Dr. Gerhard Schüsselbauer
„Was man in der Schönheit einfangen sollte, ist das, was tückisch und unwiderstehlich ist.“ (László Krasznahorkai, Krieg und Krieg)
EU-ropa ist nicht nur der Binnenmarkt oder eine Rechtsgemeinschaft oder der phänomenal kommerzialisierte Fußball, sondern in der Wahrnehmung vieler Menschen ein kreativer Raum geistiger Frische. Vor allem die mannigfaltige Vielfalt europäischer Literatur ragt heraus. Europa ist der Kulturraum mit den mit Abstand meisten Nobelpreisen für Literatur. Für viele erfährt das Buch in diesen schwierigen Krisenzeiten gleichsam eine Renaissance. In der Champions League der schönen Literatur finden wir eine unglaubliche Fülle an horizonterweiternden Romanen.
Ausgerechnet László Krasznahorkai, ein wenig das enfant terrible der europäischen Literatur, erhält nun 2025 die höchste Auszeichnung für literarisches Schaffen. Vor allem Satanstango, Melancholie des Widerstands, aber auch Krieg und Krieg sowie der Erzählband Seiobo auf Erden ragen aus seinem Werk heraus. Geradezu kongenial ist bzw. war die Zusammenarbeit mit dem ebenfalls ungarischen Regisseur Béla Tarr, für den er die Drehbücher geschrieben hat. Das monumentale Filmwerk Sátántangó (Satanstango) gilt unter Cineasten als Meilenstein der Filmgeschichte. Der Film dauert 450 Minuten, so lange wie man braucht, um bei normaler Lesegeschwindigkeit den Roman zu lesen. Vielleicht sollte man beides parallel versuchen… Absurdität, Trostlosigkeit, Endlichkeit der Existenz, aber auch die immerwährende Suche nach Erlösung prägen sein Werk ebenso wie die apokalyptische, postkommunistische Welt. Vor allem seine erlesene Sprache sticht hervor, gleichsam eine Herausforderung für jede/n Übersetzer/in aus dem Ungarischen, einer Sprache, die wegen ihrer lexikalischen Semantik und Grammatik durchaus Besonderheiten, besonders bei der Verbbildung aufweist.

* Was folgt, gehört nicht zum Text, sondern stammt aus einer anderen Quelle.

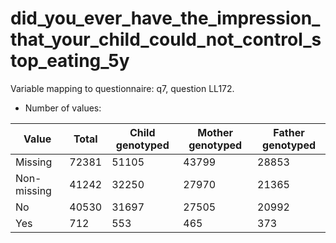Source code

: # did_you_ever_have_the_impression_that_your_child_could_not_control_stop_eating_5y
Variable mapping to questionnaire: q7, question LL172.
- Number of values:

| Value | Total | Child genotyped | Mother genotyped | Father genotyped |
| ----- | ----- | --------------- | ---------------- | ---------------- |
| Missing | 72381 | 51105 | 43799 | 28853 |
| Non-missing | 41242 | 32250 | 27970 | 21365 |
| No | 40530 | 31697 | 27505 |20992 |
| Yes | 712 | 553 | 465 |373 |



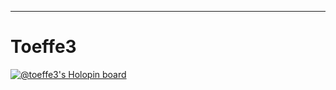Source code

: 
---
# Toeffe3
[![@toeffe3's Holopin board](https://holopin.me/toeffe3)](https://holopin.io/@toeffe3)
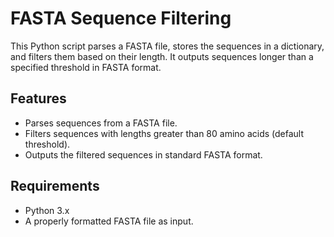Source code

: # FASTA Sequence Filtering

This Python script parses a FASTA file, stores the sequences in a dictionary, and filters them based on their length. It outputs sequences longer than a specified threshold in FASTA format.

## Features
- Parses sequences from a FASTA file.
- Filters sequences with lengths greater than 80 amino acids (default threshold).
- Outputs the filtered sequences in standard FASTA format.

## Requirements
- Python 3.x
- A properly formatted FASTA file as input.

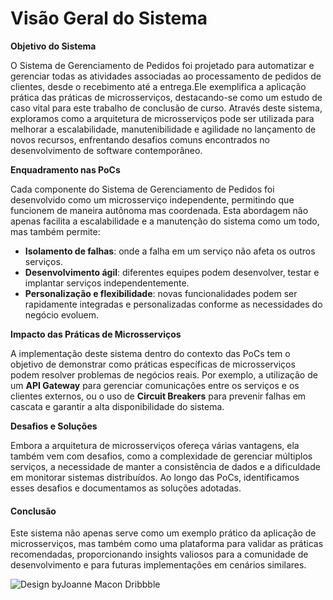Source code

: # Visão Geral do Sistema

**Objetivo do Sistema**

O Sistema de Gerenciamento de Pedidos foi projetado para automatizar e gerenciar todas as atividades associadas ao processamento de pedidos de clientes, desde o recebimento até a entrega.Ele exemplifica a aplicação prática das práticas de microsserviços, destacando-se como um estudo de caso vital para este trabalho de conclusão de curso. Através deste sistema, exploramos como a arquitetura de microsserviços pode ser utilizada para melhorar a escalabilidade, manutenibilidade e agilidade no lançamento de novos recursos, enfrentando desafios comuns encontrados no desenvolvimento de software contemporâneo.

**Enquadramento nas PoCs**

Cada componente do Sistema de Gerenciamento de Pedidos foi desenvolvido como um microsserviço independente, permitindo que funcionem de maneira autônoma mas coordenada. Esta abordagem não apenas facilita a escalabilidade e a manutenção do sistema como um todo, mas também permite:

* **Isolamento de falhas**: onde a falha em um serviço não afeta os outros serviços.
* **Desenvolvimento ágil**: diferentes equipes podem desenvolver, testar e implantar serviços independentemente.
* **Personalização e flexibilidade**: novas funcionalidades podem ser rapidamente integradas e personalizadas conforme as necessidades do negócio evoluem.

**Impacto das Práticas de Microsserviços**

A implementação deste sistema dentro do contexto das PoCs tem o objetivo de demonstrar como práticas específicas de microsserviços podem resolver problemas de negócios reais. Por exemplo, a utilização de um **API Gateway** para gerenciar comunicações entre os serviços e os clientes externos, ou o uso de **Circuit Breakers** para prevenir falhas em cascata e garantir a alta disponibilidade do sistema.

**Desafios e Soluções**

Embora a arquitetura de microsserviços ofereça várias vantagens, ela também vem com desafios, como a complexidade de gerenciar múltiplos serviços, a necessidade de manter a consistência de dados e a dificuldade em monitorar sistemas distribuídos. Ao longo das PoCs, identificamos esses desafios e documentamos as soluções adotadas.

#### Conclusão

Este sistema não apenas serve como um exemplo prático da aplicação de microsserviços, mas também como uma plataforma para validar as práticas recomendadas, proporcionando insights valiosos para a comunidade de desenvolvimento e para futuras implementações em cenários similares.

![Design byJoanne Macon Dribbble](https://dribbble.com/shots/9515799-Personal-Brand-Logo?utm\_source=Clipboard\_Shot\&utm\_campaign=jmvc\&utm\_content=Personal%20Brand%20Logo\&utm\_medium=Social\_Share\&utm\_source=Clipboard\_Shot\&utm\_campaign=jmvc\&utm\_content=Personal%20Brand%20Logo\&utm\_medium=Social\_Share)
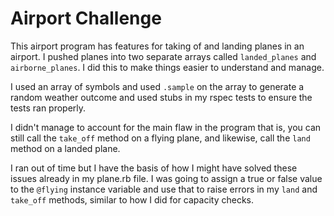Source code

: # Airport Challenge #

This airport program has features for taking of and landing planes in an airport. I pushed planes into two separate arrays called `landed_planes` and `airborne_planes`. I did this to make things easier to understand and manage.

I used an array of symbols and used `.sample` on the array to generate a random weather outcome and used stubs in my rspec tests to ensure the tests ran properly.

I didn't manage to account for the main flaw in the program that is, you can still call the `take_off` method on a flying plane, and likewise, call the `land` method on a landed plane.

I ran out of time but I have the basis of how I might have solved these issues already in my plane.rb file. I was going to assign a true or false value to the `@flying` instance variable and use that to raise errors in my `land` and `take_off` methods, similar to how I did for capacity checks.
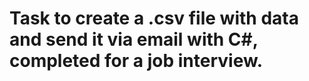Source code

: # Task to create a .csv file with data and send it via email with C#, completed for a job interview.

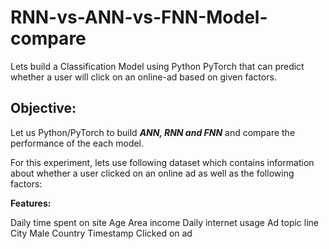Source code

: # RNN-vs-ANN-vs-FNN-Model-compare
Lets build a Classification Model using Python PyTorch that can predict whether a user will click on an online-ad based on given factors. 

## Objective:
Let us Python/PyTorch to build ***ANN, RNN and FNN*** and compare the performance of the each model.

For this experiment, lets use following dataset which contains information about whether a user clicked on an online ad as well as the following factors:

**Features:**

Daily time spent on site
Age
Area income
Daily internet usage
Ad topic line
City
Male
Country
Timestamp
Clicked on ad
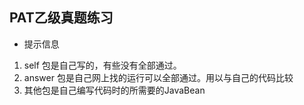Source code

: ## PAT乙级真题练习
* 提示信息  
1. self 包是自己写的，有些没有全部通过。  
2. answer 包是自己网上找的运行可以全部通过。用以与自己的代码比较
3. 其他包是自己编写代码时的所需要的JavaBean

Wegen der geschlechterreflektierten Vergabe des Nobelpreises, bei der darüber hinaus auch die unterschiedlichen Weltregionen berücksichtigt werden müssen, wird es wohl noch etwas dauern, bis wieder ein/e Europäer/in den Literaturpreisnobelpreis in Empfang nehmen kann. Das sind eher schlechte Nachrichten für einen anderen führenden, mittlerweile 83-jährigen Schriftsteller aus Ungarn. Péter Nádas hat mit seinen Romanen Parallelgeschichten, Buch der Erinnerung und Aufleuchtende Details zweifellos Maßstäbe gesetzt. 18 Jahre hat der Ungar Péter Nádas für seine Parallelgeschichten gebraucht, um einen der fantastischsten und schwierigsten Romane der letzten 25 Jahre zu vollenden. Geschichten ohne Anfang und Ende und doch schneiden sich die Parallelen in der Unendlichkeit wie in der höheren Mathematik. Er entblößt Körper und Seele gänzlich, nichts bleibt verborgen oder wird geschont.
Viel besser sieht es schon für den 1956 geborenen Mircea Cărtărescu aus, dennzweifellos ist er ein kommender Nobelpreisträger für Literatur. Die Wissenden, Der Körper, Die Flügel, Solenoid – mit diesen Werken setzt sichder moderne Marcel Proust an die Spitze der Bewusstseinsstrom-Literatur. Seine Orbitor-Trilogie Die Wissenden, Der Körper, Die Flügel sowie das letzte Werk Solenoid sind beispiellos in der Weltliteratur. Ihm reichen starker Kaffee, Papier und ein Kugelschreiber für seine existenzialistischen Impressionen über das Ich in der (sozialistischen) Welt.
Aber zunächst darf Ungarn László Krasznahorkai feiern, denn ohne Zweifel ist er wegen seiner sprachlichen Eleganz und thematischen Vielfalt ein ganz würdiger Träger des diesjährigen Preises.
Kleine Anekdote am Rande: Einen Tag nach Bekanntgabe der Entscheidung des Nobelpreiskomitees fuhr ich in der Budapester Metro und entdeckte einen älteren Mann, der Krasznahorkai täuschend ähnlich sah. Wir mussten lachen, weil ich die äußerliche Ähnlichkeit erwähnte und konnten uns beide wunderbar über den Preis für Krasznahorkai freuen.